7. Il résulte de ce qui précède qu’il y a lieu d’enjoindre à l’autorité compétente de convoquer M. A… à un rendez-vous afin qu’il puisse déposer sa demande d’admission exceptionnelle au séjour et se voir délivrer, sous réserve de la complétude de son dossier, un récépissé de cette demande. Il est enjoint au préfet des Hauts-de-Seine d’y procéder dans un délai d’un mois à compter de la notification de la présente ordonnance.

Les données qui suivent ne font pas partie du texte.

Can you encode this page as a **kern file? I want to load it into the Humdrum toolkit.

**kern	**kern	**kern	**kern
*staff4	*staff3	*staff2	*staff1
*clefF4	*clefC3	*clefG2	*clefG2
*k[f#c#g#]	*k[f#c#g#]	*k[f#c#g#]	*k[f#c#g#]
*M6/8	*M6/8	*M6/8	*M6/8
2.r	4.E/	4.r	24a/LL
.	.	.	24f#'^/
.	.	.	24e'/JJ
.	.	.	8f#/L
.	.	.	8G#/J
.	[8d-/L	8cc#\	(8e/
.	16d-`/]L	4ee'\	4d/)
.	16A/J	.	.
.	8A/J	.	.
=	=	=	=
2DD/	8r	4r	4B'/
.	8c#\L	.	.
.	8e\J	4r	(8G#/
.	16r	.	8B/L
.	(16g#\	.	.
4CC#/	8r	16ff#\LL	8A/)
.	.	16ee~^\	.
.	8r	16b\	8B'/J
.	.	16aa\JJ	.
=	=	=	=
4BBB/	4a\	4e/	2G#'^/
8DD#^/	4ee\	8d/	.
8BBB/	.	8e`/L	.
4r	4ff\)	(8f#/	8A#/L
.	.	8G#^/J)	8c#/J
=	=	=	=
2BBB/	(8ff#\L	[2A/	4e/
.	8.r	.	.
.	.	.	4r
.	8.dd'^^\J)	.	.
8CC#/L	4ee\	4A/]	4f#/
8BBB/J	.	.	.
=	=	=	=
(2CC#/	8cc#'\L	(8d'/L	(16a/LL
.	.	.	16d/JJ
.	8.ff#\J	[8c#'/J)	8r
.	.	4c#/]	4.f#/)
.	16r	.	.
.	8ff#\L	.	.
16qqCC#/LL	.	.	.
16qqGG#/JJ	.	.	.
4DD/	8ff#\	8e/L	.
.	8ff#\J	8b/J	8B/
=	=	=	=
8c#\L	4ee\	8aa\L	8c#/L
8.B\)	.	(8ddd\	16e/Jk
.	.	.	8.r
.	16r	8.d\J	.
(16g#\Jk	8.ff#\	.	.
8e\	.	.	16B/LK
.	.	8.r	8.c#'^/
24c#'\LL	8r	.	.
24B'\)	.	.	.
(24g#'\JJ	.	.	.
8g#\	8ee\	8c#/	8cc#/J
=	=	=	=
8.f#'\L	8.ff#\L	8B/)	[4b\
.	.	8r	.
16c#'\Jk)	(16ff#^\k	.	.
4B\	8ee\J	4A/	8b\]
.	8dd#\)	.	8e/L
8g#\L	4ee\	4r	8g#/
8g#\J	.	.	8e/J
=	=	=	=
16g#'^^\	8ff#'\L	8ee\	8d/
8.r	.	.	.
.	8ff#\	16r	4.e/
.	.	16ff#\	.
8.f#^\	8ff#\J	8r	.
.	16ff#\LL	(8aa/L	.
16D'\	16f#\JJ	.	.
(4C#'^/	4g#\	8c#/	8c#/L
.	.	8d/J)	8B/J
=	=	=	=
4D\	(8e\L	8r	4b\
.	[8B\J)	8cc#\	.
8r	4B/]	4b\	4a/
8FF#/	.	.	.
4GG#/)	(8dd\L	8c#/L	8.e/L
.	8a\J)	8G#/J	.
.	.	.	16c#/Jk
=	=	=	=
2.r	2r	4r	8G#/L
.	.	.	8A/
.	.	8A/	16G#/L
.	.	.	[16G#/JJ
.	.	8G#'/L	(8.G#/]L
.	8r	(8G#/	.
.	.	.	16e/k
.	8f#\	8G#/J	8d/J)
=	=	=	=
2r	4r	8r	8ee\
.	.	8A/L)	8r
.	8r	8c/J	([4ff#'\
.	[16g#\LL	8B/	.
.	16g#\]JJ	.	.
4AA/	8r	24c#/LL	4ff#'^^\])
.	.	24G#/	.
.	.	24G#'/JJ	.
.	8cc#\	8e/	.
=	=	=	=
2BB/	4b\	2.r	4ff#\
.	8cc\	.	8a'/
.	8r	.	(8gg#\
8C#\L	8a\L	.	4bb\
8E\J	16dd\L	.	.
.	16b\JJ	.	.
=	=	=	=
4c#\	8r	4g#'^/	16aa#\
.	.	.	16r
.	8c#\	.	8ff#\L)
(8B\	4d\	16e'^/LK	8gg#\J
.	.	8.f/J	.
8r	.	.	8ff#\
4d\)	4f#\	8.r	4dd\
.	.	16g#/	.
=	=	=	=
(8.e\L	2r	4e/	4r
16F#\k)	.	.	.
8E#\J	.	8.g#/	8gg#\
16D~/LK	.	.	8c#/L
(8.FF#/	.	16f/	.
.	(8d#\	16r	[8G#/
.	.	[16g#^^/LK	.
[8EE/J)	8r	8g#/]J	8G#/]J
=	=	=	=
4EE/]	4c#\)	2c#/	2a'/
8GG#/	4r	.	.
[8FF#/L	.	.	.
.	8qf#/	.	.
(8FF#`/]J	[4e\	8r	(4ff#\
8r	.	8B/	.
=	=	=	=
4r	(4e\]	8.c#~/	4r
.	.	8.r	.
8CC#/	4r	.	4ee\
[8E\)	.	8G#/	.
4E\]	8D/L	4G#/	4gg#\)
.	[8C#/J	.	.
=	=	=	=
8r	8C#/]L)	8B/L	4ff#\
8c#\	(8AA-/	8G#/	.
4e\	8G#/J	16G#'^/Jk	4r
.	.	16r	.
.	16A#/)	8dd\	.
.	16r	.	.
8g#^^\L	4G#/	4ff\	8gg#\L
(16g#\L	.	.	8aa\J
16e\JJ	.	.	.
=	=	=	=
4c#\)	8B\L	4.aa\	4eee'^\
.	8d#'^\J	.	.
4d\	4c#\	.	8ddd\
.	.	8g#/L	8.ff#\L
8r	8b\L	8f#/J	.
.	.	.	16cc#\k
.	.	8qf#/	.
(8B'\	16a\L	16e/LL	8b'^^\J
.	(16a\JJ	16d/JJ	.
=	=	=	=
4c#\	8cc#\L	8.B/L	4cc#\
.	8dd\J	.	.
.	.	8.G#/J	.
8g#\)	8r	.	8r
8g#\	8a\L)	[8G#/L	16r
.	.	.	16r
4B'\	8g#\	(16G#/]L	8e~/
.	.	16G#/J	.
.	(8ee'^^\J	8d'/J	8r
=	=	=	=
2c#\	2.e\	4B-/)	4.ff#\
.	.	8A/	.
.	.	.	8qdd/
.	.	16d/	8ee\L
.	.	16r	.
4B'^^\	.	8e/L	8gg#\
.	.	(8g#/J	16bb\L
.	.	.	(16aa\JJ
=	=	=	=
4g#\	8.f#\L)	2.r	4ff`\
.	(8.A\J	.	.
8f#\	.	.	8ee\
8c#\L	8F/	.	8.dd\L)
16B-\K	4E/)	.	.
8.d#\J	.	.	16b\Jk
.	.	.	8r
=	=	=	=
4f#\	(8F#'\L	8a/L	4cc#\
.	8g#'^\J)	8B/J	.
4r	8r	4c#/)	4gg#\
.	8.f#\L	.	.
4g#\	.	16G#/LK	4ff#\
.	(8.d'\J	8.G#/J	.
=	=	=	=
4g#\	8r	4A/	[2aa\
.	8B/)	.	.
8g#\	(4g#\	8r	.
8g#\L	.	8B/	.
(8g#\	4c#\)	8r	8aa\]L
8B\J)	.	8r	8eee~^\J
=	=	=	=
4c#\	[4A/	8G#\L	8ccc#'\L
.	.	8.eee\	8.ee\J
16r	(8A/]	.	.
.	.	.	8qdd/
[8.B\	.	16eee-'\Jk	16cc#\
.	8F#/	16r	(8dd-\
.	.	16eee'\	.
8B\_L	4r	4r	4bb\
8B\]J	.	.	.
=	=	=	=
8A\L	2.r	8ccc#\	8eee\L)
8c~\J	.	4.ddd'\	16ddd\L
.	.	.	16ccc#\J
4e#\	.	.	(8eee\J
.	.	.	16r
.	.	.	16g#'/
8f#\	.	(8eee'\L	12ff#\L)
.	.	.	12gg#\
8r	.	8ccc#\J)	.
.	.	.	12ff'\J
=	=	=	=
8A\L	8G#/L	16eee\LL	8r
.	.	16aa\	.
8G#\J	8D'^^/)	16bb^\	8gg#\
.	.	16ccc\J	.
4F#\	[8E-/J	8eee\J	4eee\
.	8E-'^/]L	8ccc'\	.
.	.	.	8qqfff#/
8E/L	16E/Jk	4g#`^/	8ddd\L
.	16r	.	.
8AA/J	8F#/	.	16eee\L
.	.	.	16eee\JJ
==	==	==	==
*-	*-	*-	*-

Il n’y a pas lieu à ce stade de la procédure d’assortir cette injonction d’une astreinte.
Sur les frais liés à l’instance :
8. Dans les circonstances de l’espèce, il y a lieu de mettre à la charge de l’Etat la somme de 1 500 euros au titre de l’article L. 761-1 du code de justice administrative.
O R D O N N E :
Article 1 : Il est enjoint au préfet des Hauts-de-Seine de convoquer M. A… en préfecture, afin qu’il puisse procéder au dépôt de sa demande d’admission exceptionnelle au séjour et se voir délivrer, sous réserve de la complétude de son dossier, un récépissé de cette demande, dans un délai d’un mois à compter de la notification de la présente ordonnance.
Article 2 : L’Etat versera à M. A… la somme de 1 500 euros au titre de l’article L. 761-1 du code de justice administrative.
Article 3 : Les conclusions de la requête de M. A… sont rejetées pour le surplus.
Article 4 : La présente ordonnance sera notifiée à M. B… A… et au préfet des Hauts-de-Seine.
Fait à Cergy, le 20 janvier 2026.
La juge des référés,
signé
C. Chabrol
La République mande et ordonne au ministre de l’intérieur en ce qui le concerne ou à tous commissaires de justice à ce requis en ce qui concerne les voies de droit commun, contre les parties privées, de pourvoir à l’exécution de la présente décision.